[Extract to read Boundary: Start]

Mike looked at me.  I burst into tears.  Why couldn’t this be easy?

We’ve never been the couple that got pregnant at the snap of the fingers.  We have struggled.  We’ve been struggling for a long time.  I had all but given up.

But now. A glimmer of hope.  But it didn’t feel right.  After all, I was in the emergency room.

I went to the ER because of abdominal pain.  Something hadn’t been right for about a week.  But that day, I couldn’t stand.  I couldn’t use the bathroom.  Turns out my bladder was too full.  My body was calling out S.O.S!

We went home that day, with the news that I was pregnant.  I was to go to my Doctor on Monday to see if my hormone levels increased the way they needed to.  To see if there was a viable pregnancy in there. 

“If all goes well, and I hope it does…”  We said that the next day.  It was Mother’s Day.

[Extract to read Boundary: End]
[Given records Boundary: Start]

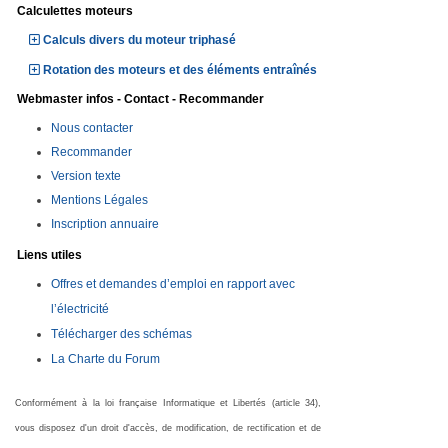
Calculettes moteurs
Calculs divers du moteur triphasé
Rotation des moteurs et des éléments entraînés
Webmaster infos - Contact - Recommander
Nous contacter
Recommander
Version texte
Mentions Légales
Inscription annuaire
Liens utiles
Offres et demandes d’emploi en rapport avec
l’électricité
Télécharger des schémas
La Charte du Forum
Conformément à la loi française Informatique et Libertés (article 34),
vous disposez d'un droit d'accès, de modification, de rectification et de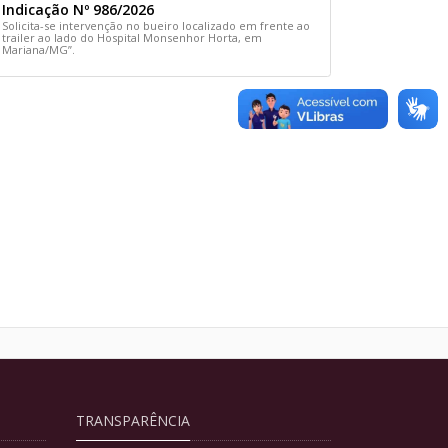
Indicação Nº 986/2026
Solicita-se intervenção no bueiro localizado em frente ao
trailer ao lado do Hospital Monsenhor Horta, em
Mariana/MG”.
TRANSPARÊNCIA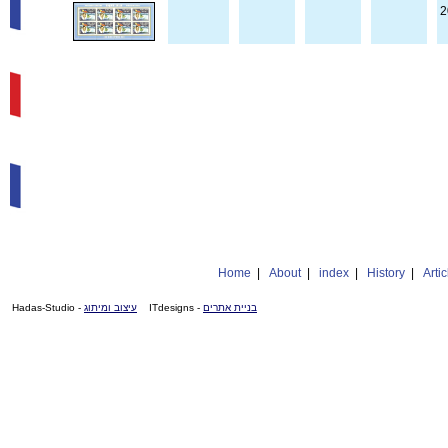
2
Home
|
About
|
index
|
History
|
Artic
- Hadas-Studio
עיצוב ומיתוג
- ITdesigns
בניית אתרים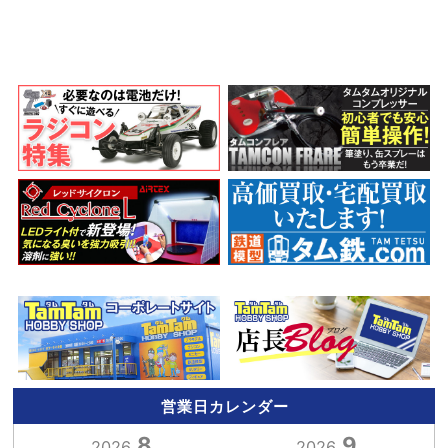
営業日カレンダー
8
9
2026.
2026.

[Given records Boundary: End]

Prompt 1: Write out the pregnancy story from "We’ve never been" up to and including "calling out S.O.S!", replacing "emergency room" with "hospital".
Prompt 2: Turn the paragraph of the pregnancy story that begins "I went to the ER because of abdominal pain" into a short bulleted list that keeps its main facts.
Prompt 3: List every health problem described in the pregnancy story's paragraph about the ER visit.

Answer box 1:
We’ve never been the couple that got pregnant at the snap of the fingers.  We have struggled.  We’ve been struggling for a long time.  I had all but given up.

But now. A glimmer of hope.  But it didn’t feel right.  After all, I was in the hospital.

I went to the ER because of abdominal pain.  Something hadn’t been right for about a week.  But that day, I couldn’t stand.  I couldn’t use the bathroom.  Turns out my bladder was too full.  My body was calling out S.O.S!

Answer box 2:
- Went to the ER because of abdominal pain.
- Something had felt wrong for about a week.
- That day, couldn't stand or use the bathroom.
- The cause was a bladder that was too full.

Answer box 3:
- Abdominal pain
- Not being able to stand
- Not being able to use the bathroom
- A bladder that was too full